Transfer Learning over Heterogeneous Agents with Restraining Bolts

In this page, we describe the experiments of the submission “Transfer Learning over Heterogeneous Agents with Restraining Bolts” at ICAPS 2020, submitted to the “Planning and Learning” track.

You can find the code to reproduce them at this link.

Experiment setup

To make easier the assessment of the quality of the learned policy, each experiment follows the structure below:

we fixed a restraining bolt [1] in LTLf/LDLf.
then, we play a simplified variant (Variant A) of the game recording its traces (projected on fluents only) and labeling the good or bad according to the satisfaction of the LTLf formula. In this way, we generate an “expert behavior” that can be used later for assessing the quality of the policy learned (see later).
then we learn the DFA from the traces. (Such a DFA typically is not the same as the LTLf formula but it is close enough).
next, the learner learns a policy in the more complex game (Variant B) using the learned DFA as the restraining bolt.
finally, to assess the policy learned we simulate its execution together with the original LTLf DFA checking when we reach its final states.

The actions in Variant A and Variant B are different. In particular, in Variant A, actions are stronger, making the game easier.

The traces that we consider are generated by playing an easier game (Variant A) wrt to the one that we then use for learning the policy (Variant B). In fact we use Variant A only to get the DFA constituting the restraining bolt that is then used to synthesize a behavior for Variant B.

Notice that there must be a relationship between the actions in the two variants for making the approach effective in practice, but such a relationship can be quite loose and can remain unexpressed.

Note also that actions are not used in the alphabet to progress the DFA and hence are not part of the reward given by the restraining bolt.
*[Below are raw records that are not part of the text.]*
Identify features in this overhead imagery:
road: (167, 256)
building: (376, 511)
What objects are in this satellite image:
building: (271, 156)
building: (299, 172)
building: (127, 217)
This allows us to have different actions in the two variants.

We tested our approach in 3 different environments (the same used in [1]):

Breakout: an implementation of the popular Atari game in Pygame.
Sapientino: environment inspired by Sapientino, an educational game for children.
Minecraft: Minecraft-like environment implemented with Pygame

Breakout

Variant A

The variant A of the Breakout environment is defined as follows:

The state space $S = P_x$ is the set of all the possible $x$ positions of the paddle: $\{x_0, x_1, \dots, x_{width} \}$
The action space $A = \{ left, right, nop, fire \}$
The reward function $R(s, a, s’)$ is a positive number $r_b$ when a brick is removed, $0$ otherwise.

The environment is deterministic.

Variant B

The variant B of the Breakout environment is defined as follows:

The state space $S = P_x \times B_x \times B_y \times V_x \times V_y$
where:
- $P_x$ is the set of all the possible $x$ positions of the paddle;
- $B_x$ and $B_y$ are, respectively, the set of all the possible $x$ and $y$ ball positions;
- $V_x$ and $V_y$ are, respectively, the set of all the possible (discrete) $x$ speed and $y$ speed of the ball;
The action space $A = \{left, right, nop\}$
The reward function $R(s, a, s’)$ is defined as in variant A.
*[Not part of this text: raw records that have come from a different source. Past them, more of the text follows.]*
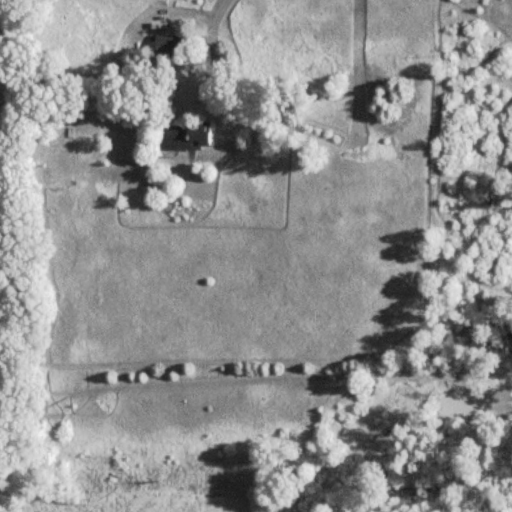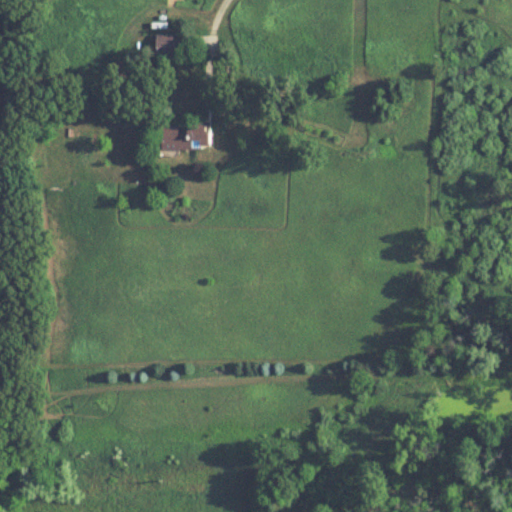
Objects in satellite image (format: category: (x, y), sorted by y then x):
road: (210, 40)
building: (170, 45)
building: (170, 45)
building: (189, 136)
building: (189, 137)
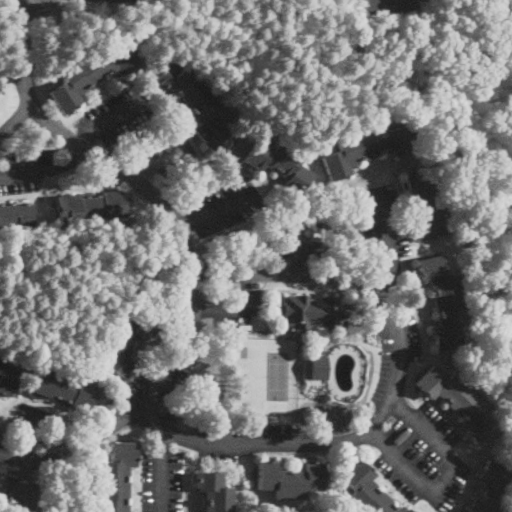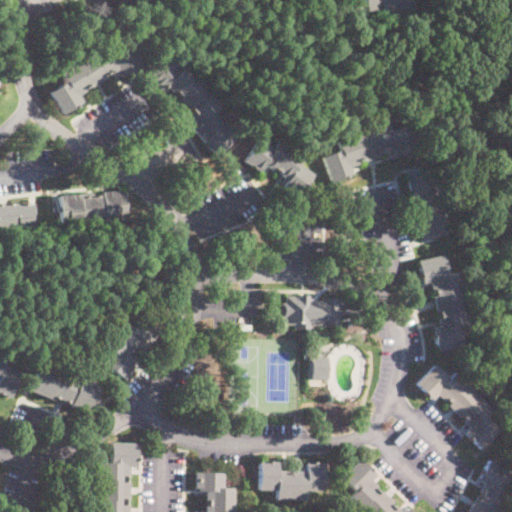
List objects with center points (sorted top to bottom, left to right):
building: (387, 5)
building: (388, 6)
building: (91, 73)
building: (89, 74)
building: (192, 101)
building: (194, 102)
parking lot: (120, 112)
road: (111, 119)
building: (363, 148)
building: (366, 148)
parking lot: (169, 154)
road: (158, 157)
building: (278, 163)
building: (279, 163)
road: (46, 168)
parking lot: (25, 169)
building: (423, 202)
building: (427, 203)
parking lot: (224, 206)
building: (91, 208)
road: (217, 208)
building: (15, 214)
building: (15, 216)
building: (345, 227)
parking lot: (382, 227)
parking lot: (301, 232)
building: (225, 236)
road: (300, 243)
road: (386, 247)
building: (443, 301)
building: (443, 301)
parking lot: (236, 306)
road: (238, 308)
building: (310, 310)
parking lot: (180, 311)
building: (310, 311)
parking lot: (410, 329)
building: (125, 343)
building: (119, 347)
building: (318, 366)
building: (319, 367)
parking lot: (383, 368)
parking lot: (184, 370)
park: (244, 373)
park: (279, 374)
building: (7, 377)
building: (7, 377)
parking lot: (135, 383)
building: (64, 387)
building: (64, 387)
road: (395, 393)
building: (458, 401)
building: (459, 402)
road: (137, 403)
parking lot: (33, 423)
building: (197, 427)
parking lot: (253, 427)
road: (33, 435)
parking lot: (219, 455)
parking lot: (423, 456)
road: (162, 469)
building: (117, 475)
building: (115, 477)
road: (448, 477)
building: (289, 478)
building: (290, 479)
parking lot: (162, 480)
road: (21, 483)
building: (489, 487)
building: (368, 489)
building: (490, 489)
building: (366, 490)
parking lot: (20, 491)
building: (213, 491)
building: (213, 491)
The environment is deterministic.

Experiment

The LDLf formula that defines the Restraining Bolt is:

$\langle (\lnot c_1 \wedge \lnot c_2 \wedge \lnot c_3)^*; c_1;(\lnot c_1 \wedge \lnot c_2 \wedge \lnot c_3)^*; c_2;(\lnot c_1 \wedge \lnot c_2 \wedge \lnot c_3)^*; c3 \rangle tt$

Where $c_i$ means: the $i_{th}$ column of bricks has just been broken.
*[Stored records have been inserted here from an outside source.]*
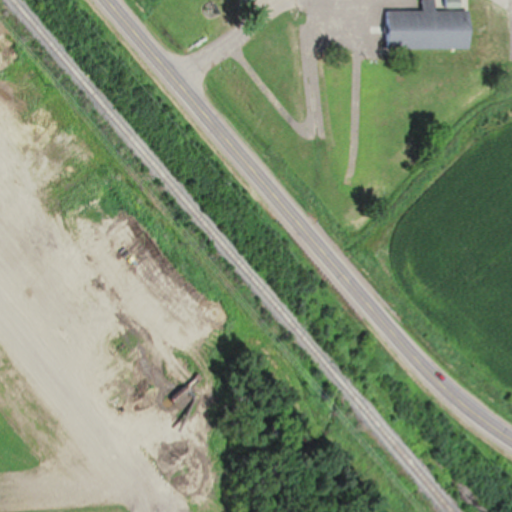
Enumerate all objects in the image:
building: (430, 27)
road: (221, 41)
road: (299, 228)
railway: (228, 257)
road: (77, 410)
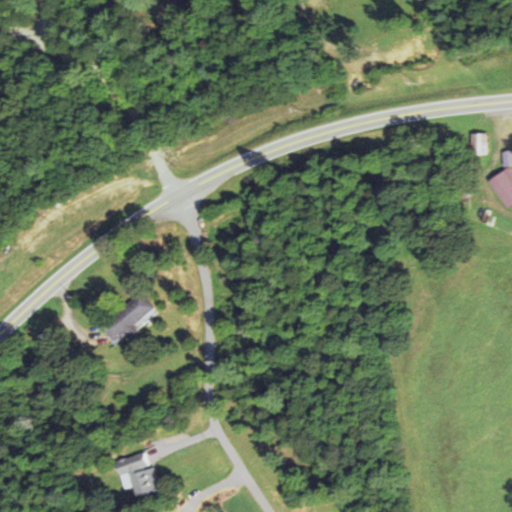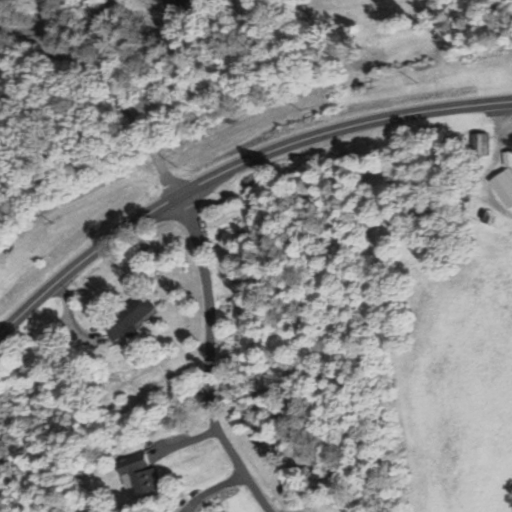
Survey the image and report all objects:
building: (178, 4)
road: (47, 16)
road: (20, 24)
building: (393, 49)
road: (128, 95)
building: (479, 144)
building: (507, 158)
road: (233, 165)
building: (504, 186)
building: (128, 318)
road: (205, 361)
building: (139, 472)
The restraining bolt is endowed with sensors in order to detect the presence or absence of bricks, and hence to determine at a certain time whether fluent $c_i$ is true or not.

The equivalent DFA is:

missing

The expert behaviour is learned as in [1]. Follows a recording of such behaviour:

missing

Expert behaviour for Variant A of Breakout.

The (unique) example of positive trace is $c_1,c_2,c_3$. Some examples of negative traces are:

the empty trace: no column removed;
$c_0$: only the first column has been removed;
$c1;c0;c2$: removed, in this order the second, the first and the third column.
$c2;c1$: removed the third and the second columns.

Notice that we filter out steps of the traces that have no fluents (i.e. empty propositional interpretations).

You can find examples of the produced traces in positive_traces.txt and negative_traces.txt

The automaton learned from the traces is:

missing

The labels are in brackets because they have to be intended as propositional interpretations. We also assume that every state of the DFA has a loop transition with the empty propositional interpretation, that is intended to be true if no other fluent is true.

And this is a recording of the optimal policy learned by the learner agent.

missing

Learner behaviour for Variant B of Breakout.

Notice that it is able to learn the same goal by just observing the traces of fluents produced by the expert. We also stress the fact that the expert can only fire, whereas the learner can only use the ball, meaning that the knowledge of the goal can be transferred even across different agents.